Motif search and inference

The term motif is quite general, referring to locally-conserved structures in biological entities. The latter may correspond to biological sequences and 3D structures, or to abstract representations of biological processes, such as evolutionary trees or graphs, and biochemical or genetic networks. When referring to sequences, the term motif must be understood in a broad sense, which covers binding sites in both nucleic and amino acid sequences, but also genes, CpG islands, transposable elements, retrotransposons, etc.

The occurrence of motifs in a sequence provides an indication of the function of the corresponding biological entity. Identifying motifs, whether using a model established from previously-obtained examples of a conserved structure or proceeding ab initio , represents therefore an important area of research in computational biology. Motif identification consists of two main parts: 1. feature identification, which aims at finding and precisely mapping the main features of a genome: protein or RNA-coding genes, DNA or RNA sequence or structure signals, satellites (tandem repeats) or transposable elements (dispersed repeats with a specific structure), regulatory regions, etc; 2. relational identification, the goal of which consists in finding relations existing among the features individually characterized in the first step. Such relations are diverse in nature. They may, for instance, concern the participation of various features in a cellular process, or their physical interaction.

Search and inference problems, whether they concern features or relations, are in fact the extremes of a continuum of problems that range from seeking for something well-known to trying to identify unknown objects. The main difficulty lies in the fact that features and the relations holding between them should in general be inferred together.
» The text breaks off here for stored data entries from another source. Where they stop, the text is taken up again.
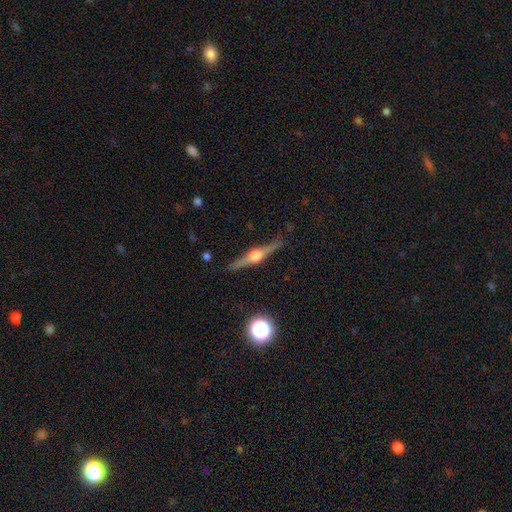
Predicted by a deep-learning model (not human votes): Smooth or featured? Predicted: featured or disk (p=0.83). Edge-on disk? Predicted: yes (p=0.98). Edge-on bulge? Predicted: rounded (p=0.92). Merging? Predicted: none (p=0.88).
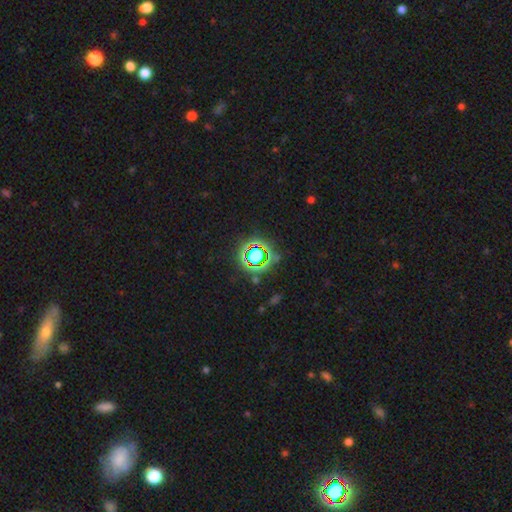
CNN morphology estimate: Q: Smooth or featured?
A: star or artifact (68%); runner-up: smooth (21%)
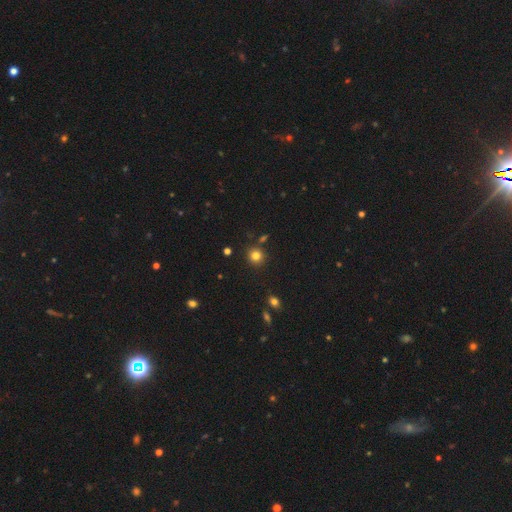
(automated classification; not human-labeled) Smooth or featured? smooth (81%)
How rounded? round (91%)
Merging? none (86%)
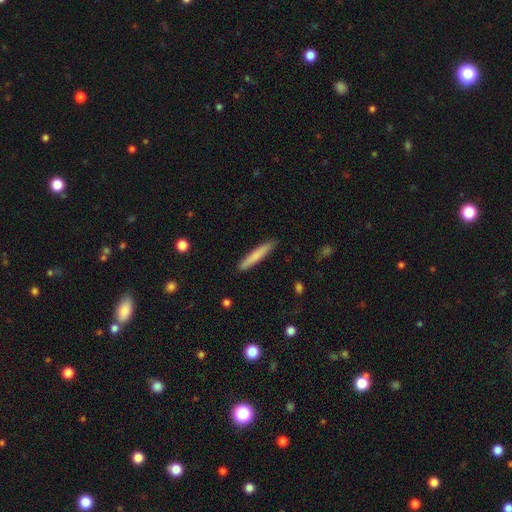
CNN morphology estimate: Overall: smooth (77%). How rounded: cigar-shaped (94%). Merging: none (89%).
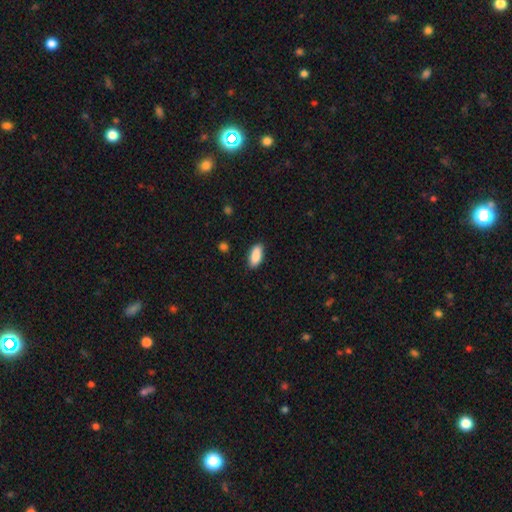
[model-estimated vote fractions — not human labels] The model was most divided on "merging": none: 85%, minor disturbance: 11%, major disturbance: 2%, merger: 1%. More confident: smooth or featured — smooth (90%); how rounded — in between (87%).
However, the information that must be manipulated in this case (cooperative signals, operons, regulons, reaction pathways or molecular assemblies) is more complex than the initial genome data and thus requires a higher degree of abstraction, and more sophisticated algorithms or statistical approaches. Various search and inference methods have already been developed by HELIX. These include methods for DNA and protein sequence motifs inference, gene finding, satellites and repeats identification and RNA common substructure inference. More recent work concerns the definition of motifs in graphs representing, for instance, metabolic pathways. In the last year, work has started also on mixing information from various often quite heterogeneous sources to infer motifs. These include for now sequence information with information on gene expression coming from microarray experiments and information provided by the signals evolution imprints into genomes. The final objective is to be able to automatically infer whole cellular modules, that is in fact small or, in the longer term, larger-scale biological networks. This new topic provides a strong link between comparative and functional genomics, molecular biology seen at the linear level of a genome and networks.